__Exercise goal__:
Write only the number of lines in the data that include the word "Predicted".

__Data for analysis__:

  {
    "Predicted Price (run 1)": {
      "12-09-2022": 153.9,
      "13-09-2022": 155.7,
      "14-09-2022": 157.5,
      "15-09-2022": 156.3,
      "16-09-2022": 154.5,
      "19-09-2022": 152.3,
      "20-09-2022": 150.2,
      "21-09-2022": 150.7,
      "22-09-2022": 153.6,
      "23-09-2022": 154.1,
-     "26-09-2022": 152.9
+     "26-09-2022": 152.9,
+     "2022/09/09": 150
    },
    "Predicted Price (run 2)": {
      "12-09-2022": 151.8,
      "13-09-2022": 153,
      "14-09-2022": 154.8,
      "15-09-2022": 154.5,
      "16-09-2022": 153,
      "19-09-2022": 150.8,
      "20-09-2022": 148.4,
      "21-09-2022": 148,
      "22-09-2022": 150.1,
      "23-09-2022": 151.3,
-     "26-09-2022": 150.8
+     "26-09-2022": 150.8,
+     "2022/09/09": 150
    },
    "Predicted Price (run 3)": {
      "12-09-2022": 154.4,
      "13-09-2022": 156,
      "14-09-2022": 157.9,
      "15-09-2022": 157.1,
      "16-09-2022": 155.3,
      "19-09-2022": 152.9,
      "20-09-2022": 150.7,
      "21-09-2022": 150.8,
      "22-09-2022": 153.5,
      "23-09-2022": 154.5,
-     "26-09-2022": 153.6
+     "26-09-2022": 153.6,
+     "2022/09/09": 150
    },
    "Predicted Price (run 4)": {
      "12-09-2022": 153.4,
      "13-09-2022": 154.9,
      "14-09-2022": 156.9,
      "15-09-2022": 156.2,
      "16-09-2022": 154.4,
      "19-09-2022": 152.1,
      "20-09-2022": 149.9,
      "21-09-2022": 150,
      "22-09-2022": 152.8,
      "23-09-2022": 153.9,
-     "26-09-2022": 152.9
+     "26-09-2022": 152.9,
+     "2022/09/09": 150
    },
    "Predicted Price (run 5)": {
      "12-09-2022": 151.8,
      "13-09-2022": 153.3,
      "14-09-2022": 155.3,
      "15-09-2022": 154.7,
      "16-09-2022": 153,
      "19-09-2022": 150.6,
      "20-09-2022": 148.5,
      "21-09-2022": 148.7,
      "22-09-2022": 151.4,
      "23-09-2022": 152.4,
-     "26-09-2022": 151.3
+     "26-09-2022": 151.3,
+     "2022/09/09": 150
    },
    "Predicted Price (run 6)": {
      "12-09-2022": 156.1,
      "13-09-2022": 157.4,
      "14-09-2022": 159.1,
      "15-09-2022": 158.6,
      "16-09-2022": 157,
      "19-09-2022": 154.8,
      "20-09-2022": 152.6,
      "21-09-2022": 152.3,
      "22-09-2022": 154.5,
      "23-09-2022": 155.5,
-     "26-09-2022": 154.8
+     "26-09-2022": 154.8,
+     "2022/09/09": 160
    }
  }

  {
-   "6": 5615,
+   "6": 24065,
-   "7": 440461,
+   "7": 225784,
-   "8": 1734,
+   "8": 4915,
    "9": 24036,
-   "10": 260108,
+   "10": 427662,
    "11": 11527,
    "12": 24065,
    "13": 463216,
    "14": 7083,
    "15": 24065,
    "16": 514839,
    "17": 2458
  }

* * *

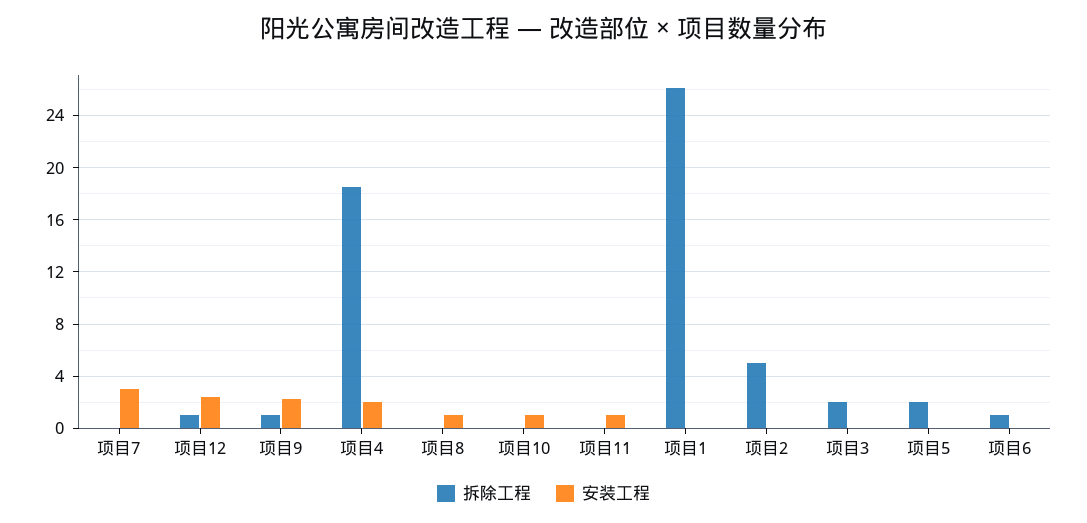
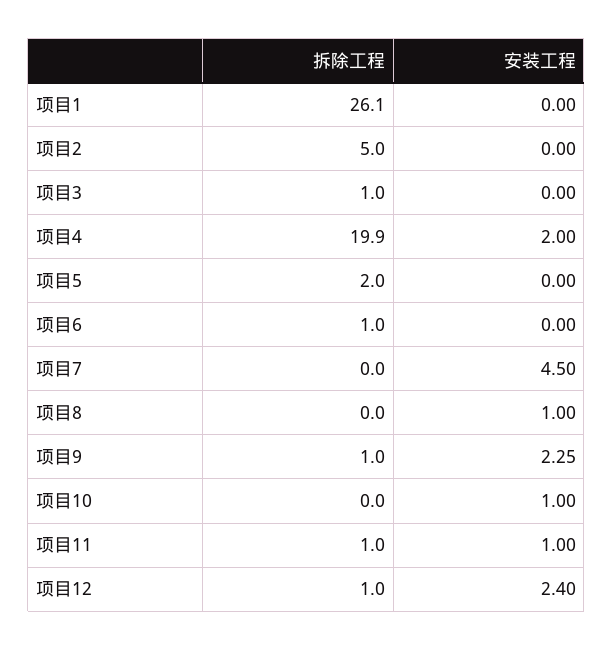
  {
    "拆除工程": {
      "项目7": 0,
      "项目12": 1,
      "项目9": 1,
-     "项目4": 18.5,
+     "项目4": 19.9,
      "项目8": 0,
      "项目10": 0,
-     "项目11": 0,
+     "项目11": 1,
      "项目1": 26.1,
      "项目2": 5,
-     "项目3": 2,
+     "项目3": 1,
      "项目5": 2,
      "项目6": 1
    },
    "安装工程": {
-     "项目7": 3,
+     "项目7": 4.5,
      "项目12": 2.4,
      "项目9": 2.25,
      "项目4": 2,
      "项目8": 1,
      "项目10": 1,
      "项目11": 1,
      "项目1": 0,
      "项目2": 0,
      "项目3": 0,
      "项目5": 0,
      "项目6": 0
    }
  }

__Task answer__:
6